======== Data excerpts
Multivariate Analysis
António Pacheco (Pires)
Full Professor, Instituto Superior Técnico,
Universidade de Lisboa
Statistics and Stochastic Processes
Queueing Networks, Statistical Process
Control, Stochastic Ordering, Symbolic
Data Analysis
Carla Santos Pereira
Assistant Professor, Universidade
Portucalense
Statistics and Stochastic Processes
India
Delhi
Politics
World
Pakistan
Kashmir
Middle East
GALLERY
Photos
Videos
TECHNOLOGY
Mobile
================
======== Data excerpts
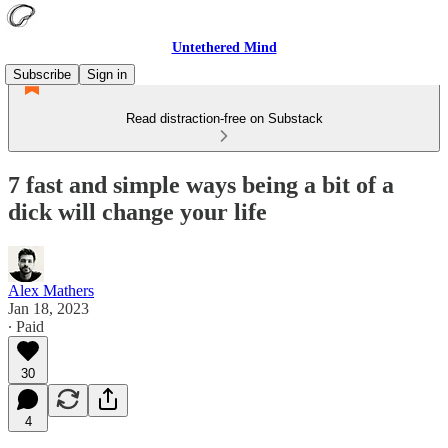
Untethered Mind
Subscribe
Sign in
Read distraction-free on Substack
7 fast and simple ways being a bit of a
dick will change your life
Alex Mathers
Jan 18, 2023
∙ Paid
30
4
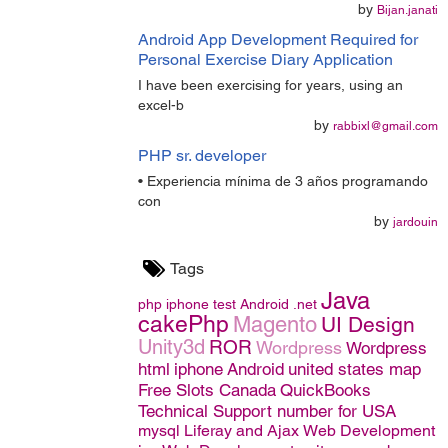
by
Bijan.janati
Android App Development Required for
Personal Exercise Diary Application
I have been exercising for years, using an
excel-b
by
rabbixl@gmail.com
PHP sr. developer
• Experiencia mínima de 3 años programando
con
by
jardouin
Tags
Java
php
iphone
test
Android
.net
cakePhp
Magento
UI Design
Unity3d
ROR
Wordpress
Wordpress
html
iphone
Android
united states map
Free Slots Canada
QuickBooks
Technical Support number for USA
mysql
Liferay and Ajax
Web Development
================
■ **Task to carry out**
Reproduce the stretch from the line containing "Untethered Mind" through the line containing "Web Development" in the data above, leaving out the pictures.

■ **Answer box**
Untethered Mind
Subscribe
Sign in
Read distraction-free on Substack
7 fast and simple ways being a bit of a
dick will change your life
Alex Mathers
Jan 18, 2023
∙ Paid
30
4
by
Bijan.janati
Android App Development Required for
Personal Exercise Diary Application
I have been exercising for years, using an
excel-b
by
rabbixl@gmail.com
PHP sr. developer
• Experiencia mínima de 3 años programando
con
by
jardouin
Tags
Java
php
iphone
test
Android
.net
cakePhp
Magento
UI Design
Unity3d
ROR
Wordpress
Wordpress
html
iphone
Android
united states map
Free Slots Canada
QuickBooks
Technical Support number for USA
mysql
Liferay and Ajax
Web Development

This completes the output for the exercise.